Office Property Investments In Asia Pacific Down 33%
ASIA PACIFIC – Data from Jones Lang LaSalle (JLL) showed that office transactions in the region declined significantly by 33 percent year-on-year in Q3 2022, reported The Business Times on Tuesday noon (18 October, SGT).
According to the real estate consultancy, Asia Pacific’s office market was impacted by a slowdown in commercial property transactions in certain markets, as sentiment weakened amid a widening gap between the prices expected by buyers and sellers.
Nonetheless, investment volume across all property types was solid in Singapore, where investment activity surged by 116 percent thanks to major office deals following a low base in Q3 2021. Similarly, real estate investment in Australia increased by 15 percent on an annual basis because of several high-profile office transactions in Melbourne and Sydney.
On the other hand, property investment volumes in China, Japan, and Hong Kong fell sharply by 55 percent, 61 percent, and 75 percent respectively. These 3 markets were partly responsible for the drop in overall real estate investment activity across the entire region.

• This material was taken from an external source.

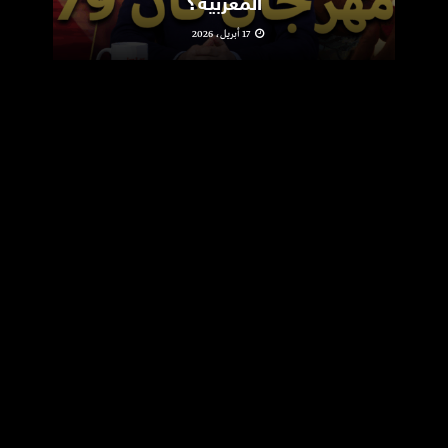
المغربية؟
17 أبريل، 2026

In total, property investment volumes in Asia Pacific fell 29 percent year-on-year to US$28 billion during the 3rd quarter of the year.
Apart from the large drop in the aforementioned 3 markets, other factors that reduced real estate investment in Asia Pacific was the rapid strengthening of the US dollar against currencies in the region, fewer assets changings hands in major markets, and an increasing cost of debt triggered by the aggressive tightening of interest rates in the United States.
The weakening of property investment volumes in the region was “not surprising,” in light of the high deal base last year coupled with policy-related, economic, and geopolitical factors, commented Pamela Ambler, Head of investor intelligence for Asia Pacific at JLL.
“Investors are understandably treating capital deployment strategies differently given the fluid external environment, and we’ll likely see some decision delays in the fourth quarter while awaiting more market clarity on the state of the global economy,” she explained.
“In the interim, we expect the level of repricing to sharpen and the price discovery phase to extend throughout next year,” Ambler added.